→ Available records
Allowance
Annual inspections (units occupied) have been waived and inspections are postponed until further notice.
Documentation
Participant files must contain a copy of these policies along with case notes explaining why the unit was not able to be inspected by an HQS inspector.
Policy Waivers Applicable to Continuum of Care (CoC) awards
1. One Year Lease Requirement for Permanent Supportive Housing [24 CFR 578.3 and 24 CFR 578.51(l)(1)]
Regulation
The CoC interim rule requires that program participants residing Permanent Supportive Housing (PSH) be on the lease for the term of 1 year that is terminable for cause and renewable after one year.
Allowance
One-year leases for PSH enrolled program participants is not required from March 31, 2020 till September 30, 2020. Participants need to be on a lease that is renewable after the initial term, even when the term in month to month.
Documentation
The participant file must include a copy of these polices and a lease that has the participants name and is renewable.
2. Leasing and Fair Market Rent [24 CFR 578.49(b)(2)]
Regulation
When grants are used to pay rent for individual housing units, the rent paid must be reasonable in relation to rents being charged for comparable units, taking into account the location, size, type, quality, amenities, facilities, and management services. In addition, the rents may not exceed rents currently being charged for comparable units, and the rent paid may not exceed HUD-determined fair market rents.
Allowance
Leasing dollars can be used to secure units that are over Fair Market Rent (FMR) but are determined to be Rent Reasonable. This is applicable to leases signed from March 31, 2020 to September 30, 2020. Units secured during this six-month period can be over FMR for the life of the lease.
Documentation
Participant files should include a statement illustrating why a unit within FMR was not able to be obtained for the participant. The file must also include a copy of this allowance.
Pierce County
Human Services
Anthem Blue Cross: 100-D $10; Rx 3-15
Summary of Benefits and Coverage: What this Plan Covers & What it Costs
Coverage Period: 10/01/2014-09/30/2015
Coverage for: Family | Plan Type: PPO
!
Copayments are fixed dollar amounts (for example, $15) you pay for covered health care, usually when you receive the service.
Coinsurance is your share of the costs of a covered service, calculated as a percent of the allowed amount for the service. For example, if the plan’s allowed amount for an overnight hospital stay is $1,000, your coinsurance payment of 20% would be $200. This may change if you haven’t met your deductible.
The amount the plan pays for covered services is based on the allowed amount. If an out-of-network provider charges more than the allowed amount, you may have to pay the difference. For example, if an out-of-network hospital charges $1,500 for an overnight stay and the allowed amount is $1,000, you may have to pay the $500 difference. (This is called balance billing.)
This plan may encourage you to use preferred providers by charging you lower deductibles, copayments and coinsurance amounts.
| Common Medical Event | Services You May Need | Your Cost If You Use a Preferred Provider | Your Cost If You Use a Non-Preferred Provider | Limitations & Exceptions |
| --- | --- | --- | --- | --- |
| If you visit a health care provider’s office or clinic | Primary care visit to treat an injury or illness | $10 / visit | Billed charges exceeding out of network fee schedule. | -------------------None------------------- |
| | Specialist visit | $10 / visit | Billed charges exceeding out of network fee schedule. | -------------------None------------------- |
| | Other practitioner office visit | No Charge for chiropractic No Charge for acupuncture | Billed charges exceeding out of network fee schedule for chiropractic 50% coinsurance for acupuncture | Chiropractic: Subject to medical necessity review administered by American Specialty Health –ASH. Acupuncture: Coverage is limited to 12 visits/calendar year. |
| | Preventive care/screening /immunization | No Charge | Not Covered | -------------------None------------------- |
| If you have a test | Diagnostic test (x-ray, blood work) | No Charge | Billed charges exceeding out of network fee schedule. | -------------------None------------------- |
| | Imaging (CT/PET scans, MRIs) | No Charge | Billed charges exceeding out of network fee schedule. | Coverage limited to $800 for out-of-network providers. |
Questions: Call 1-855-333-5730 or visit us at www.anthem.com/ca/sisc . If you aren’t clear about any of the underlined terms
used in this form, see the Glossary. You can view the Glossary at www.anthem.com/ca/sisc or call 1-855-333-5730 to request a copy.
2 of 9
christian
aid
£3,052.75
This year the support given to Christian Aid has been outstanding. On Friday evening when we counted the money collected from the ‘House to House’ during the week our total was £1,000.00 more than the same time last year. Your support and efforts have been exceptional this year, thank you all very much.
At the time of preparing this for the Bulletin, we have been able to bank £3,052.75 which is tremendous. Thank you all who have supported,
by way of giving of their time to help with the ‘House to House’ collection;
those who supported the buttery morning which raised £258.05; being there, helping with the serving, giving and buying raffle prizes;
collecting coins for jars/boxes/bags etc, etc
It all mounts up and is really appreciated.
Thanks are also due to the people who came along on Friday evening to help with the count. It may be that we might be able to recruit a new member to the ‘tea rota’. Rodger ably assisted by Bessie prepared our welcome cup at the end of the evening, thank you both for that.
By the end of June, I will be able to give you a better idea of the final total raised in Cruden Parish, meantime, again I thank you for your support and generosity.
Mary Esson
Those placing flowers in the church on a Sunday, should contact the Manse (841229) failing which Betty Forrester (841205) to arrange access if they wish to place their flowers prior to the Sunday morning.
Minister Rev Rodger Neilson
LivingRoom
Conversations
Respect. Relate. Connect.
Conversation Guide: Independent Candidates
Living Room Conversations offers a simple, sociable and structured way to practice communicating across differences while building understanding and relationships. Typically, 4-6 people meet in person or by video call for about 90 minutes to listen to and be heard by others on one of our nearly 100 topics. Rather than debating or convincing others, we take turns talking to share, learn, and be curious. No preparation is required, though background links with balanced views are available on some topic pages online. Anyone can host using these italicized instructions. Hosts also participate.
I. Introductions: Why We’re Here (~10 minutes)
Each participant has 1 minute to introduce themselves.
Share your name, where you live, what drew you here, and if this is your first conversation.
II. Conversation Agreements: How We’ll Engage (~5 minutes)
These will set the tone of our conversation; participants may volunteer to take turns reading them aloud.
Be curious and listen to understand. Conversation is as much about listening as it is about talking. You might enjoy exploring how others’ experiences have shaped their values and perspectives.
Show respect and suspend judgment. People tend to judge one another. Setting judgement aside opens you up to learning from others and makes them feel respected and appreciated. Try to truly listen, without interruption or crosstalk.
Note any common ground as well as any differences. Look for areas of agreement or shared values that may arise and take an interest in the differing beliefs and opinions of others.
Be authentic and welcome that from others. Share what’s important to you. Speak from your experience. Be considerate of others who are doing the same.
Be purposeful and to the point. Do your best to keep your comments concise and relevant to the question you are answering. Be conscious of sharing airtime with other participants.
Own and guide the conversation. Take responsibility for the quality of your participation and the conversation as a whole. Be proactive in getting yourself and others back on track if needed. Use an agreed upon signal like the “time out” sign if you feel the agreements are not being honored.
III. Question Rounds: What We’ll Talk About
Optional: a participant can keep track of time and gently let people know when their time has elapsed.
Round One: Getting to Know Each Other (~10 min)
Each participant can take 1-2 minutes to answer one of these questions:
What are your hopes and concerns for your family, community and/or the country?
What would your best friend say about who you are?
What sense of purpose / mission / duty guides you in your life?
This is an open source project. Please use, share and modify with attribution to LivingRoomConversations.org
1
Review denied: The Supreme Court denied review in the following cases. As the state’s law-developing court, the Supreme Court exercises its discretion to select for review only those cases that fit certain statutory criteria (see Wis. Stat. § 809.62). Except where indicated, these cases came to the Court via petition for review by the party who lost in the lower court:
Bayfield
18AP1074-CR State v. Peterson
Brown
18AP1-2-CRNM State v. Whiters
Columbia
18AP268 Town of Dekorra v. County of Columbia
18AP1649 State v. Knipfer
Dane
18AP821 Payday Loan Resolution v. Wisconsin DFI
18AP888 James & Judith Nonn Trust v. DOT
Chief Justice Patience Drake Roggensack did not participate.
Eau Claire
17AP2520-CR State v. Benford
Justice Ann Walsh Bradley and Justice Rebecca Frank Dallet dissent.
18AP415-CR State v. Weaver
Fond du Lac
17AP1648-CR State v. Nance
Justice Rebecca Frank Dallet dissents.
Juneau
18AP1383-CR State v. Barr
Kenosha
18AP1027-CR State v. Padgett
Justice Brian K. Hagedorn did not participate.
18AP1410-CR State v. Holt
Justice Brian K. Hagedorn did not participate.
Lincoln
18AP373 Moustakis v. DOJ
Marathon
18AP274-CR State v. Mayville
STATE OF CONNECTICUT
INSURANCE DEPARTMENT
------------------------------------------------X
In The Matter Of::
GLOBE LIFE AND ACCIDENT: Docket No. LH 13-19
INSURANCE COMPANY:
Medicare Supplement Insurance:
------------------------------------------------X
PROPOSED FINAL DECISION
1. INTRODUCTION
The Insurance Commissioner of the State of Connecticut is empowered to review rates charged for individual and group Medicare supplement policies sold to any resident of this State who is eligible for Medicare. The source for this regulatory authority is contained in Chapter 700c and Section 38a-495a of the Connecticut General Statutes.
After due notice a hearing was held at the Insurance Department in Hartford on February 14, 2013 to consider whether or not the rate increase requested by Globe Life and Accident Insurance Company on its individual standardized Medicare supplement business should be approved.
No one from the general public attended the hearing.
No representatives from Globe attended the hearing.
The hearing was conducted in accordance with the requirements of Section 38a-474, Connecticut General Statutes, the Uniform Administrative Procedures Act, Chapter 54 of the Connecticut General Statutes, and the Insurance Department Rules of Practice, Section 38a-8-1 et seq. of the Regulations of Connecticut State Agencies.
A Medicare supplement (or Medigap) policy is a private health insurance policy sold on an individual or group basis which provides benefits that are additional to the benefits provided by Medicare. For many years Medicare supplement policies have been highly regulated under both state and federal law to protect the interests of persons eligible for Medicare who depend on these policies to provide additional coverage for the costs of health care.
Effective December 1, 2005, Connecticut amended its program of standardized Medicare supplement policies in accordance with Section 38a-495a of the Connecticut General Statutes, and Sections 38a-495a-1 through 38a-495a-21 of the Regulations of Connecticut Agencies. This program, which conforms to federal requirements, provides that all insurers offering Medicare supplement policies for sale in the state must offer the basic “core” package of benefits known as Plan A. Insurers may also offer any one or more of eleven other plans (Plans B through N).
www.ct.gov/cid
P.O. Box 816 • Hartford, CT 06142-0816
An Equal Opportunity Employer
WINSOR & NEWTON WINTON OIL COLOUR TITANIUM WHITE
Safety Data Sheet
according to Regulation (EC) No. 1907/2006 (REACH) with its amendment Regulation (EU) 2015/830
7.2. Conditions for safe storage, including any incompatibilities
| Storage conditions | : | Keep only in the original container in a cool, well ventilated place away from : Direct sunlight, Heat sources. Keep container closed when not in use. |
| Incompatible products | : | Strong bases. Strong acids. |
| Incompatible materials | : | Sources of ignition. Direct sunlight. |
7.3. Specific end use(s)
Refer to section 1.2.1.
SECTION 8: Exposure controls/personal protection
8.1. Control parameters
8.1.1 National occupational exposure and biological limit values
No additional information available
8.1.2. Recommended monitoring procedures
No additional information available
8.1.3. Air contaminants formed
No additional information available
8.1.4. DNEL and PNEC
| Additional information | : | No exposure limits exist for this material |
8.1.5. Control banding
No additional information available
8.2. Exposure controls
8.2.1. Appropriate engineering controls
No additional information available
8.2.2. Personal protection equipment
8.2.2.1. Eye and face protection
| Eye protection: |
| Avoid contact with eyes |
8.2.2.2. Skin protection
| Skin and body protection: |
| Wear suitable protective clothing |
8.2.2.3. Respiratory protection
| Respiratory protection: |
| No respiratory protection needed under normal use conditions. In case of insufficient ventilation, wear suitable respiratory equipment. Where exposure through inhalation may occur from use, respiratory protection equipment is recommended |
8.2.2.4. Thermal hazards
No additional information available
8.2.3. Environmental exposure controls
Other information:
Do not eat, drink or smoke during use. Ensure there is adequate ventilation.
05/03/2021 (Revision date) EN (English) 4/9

→ Problem to solve
Restate the listing word for word, but only from its first line through the line with "Anthem Blue Cross: 100-D $10; Rx 3-15", keeping both end lines.

→ Result of this exercise
Allowance
Annual inspections (units occupied) have been waived and inspections are postponed until further notice.
Documentation
Participant files must contain a copy of these policies along with case notes explaining why the unit was not able to be inspected by an HQS inspector.
Policy Waivers Applicable to Continuum of Care (CoC) awards
1. One Year Lease Requirement for Permanent Supportive Housing [24 CFR 578.3 and 24 CFR 578.51(l)(1)]
Regulation
The CoC interim rule requires that program participants residing Permanent Supportive Housing (PSH) be on the lease for the term of 1 year that is terminable for cause and renewable after one year.
Allowance
One-year leases for PSH enrolled program participants is not required from March 31, 2020 till September 30, 2020. Participants need to be on a lease that is renewable after the initial term, even when the term in month to month.
Documentation
The participant file must include a copy of these polices and a lease that has the participants name and is renewable.
2. Leasing and Fair Market Rent [24 CFR 578.49(b)(2)]
Regulation
When grants are used to pay rent for individual housing units, the rent paid must be reasonable in relation to rents being charged for comparable units, taking into account the location, size, type, quality, amenities, facilities, and management services. In addition, the rents may not exceed rents currently being charged for comparable units, and the rent paid may not exceed HUD-determined fair market rents.
Allowance
Leasing dollars can be used to secure units that are over Fair Market Rent (FMR) but are determined to be Rent Reasonable. This is applicable to leases signed from March 31, 2020 to September 30, 2020. Units secured during this six-month period can be over FMR for the life of the lease.
Documentation
Participant files should include a statement illustrating why a unit within FMR was not able to be obtained for the participant. The file must also include a copy of this allowance.
Pierce County
Human Services
Anthem Blue Cross: 100-D $10; Rx 3-15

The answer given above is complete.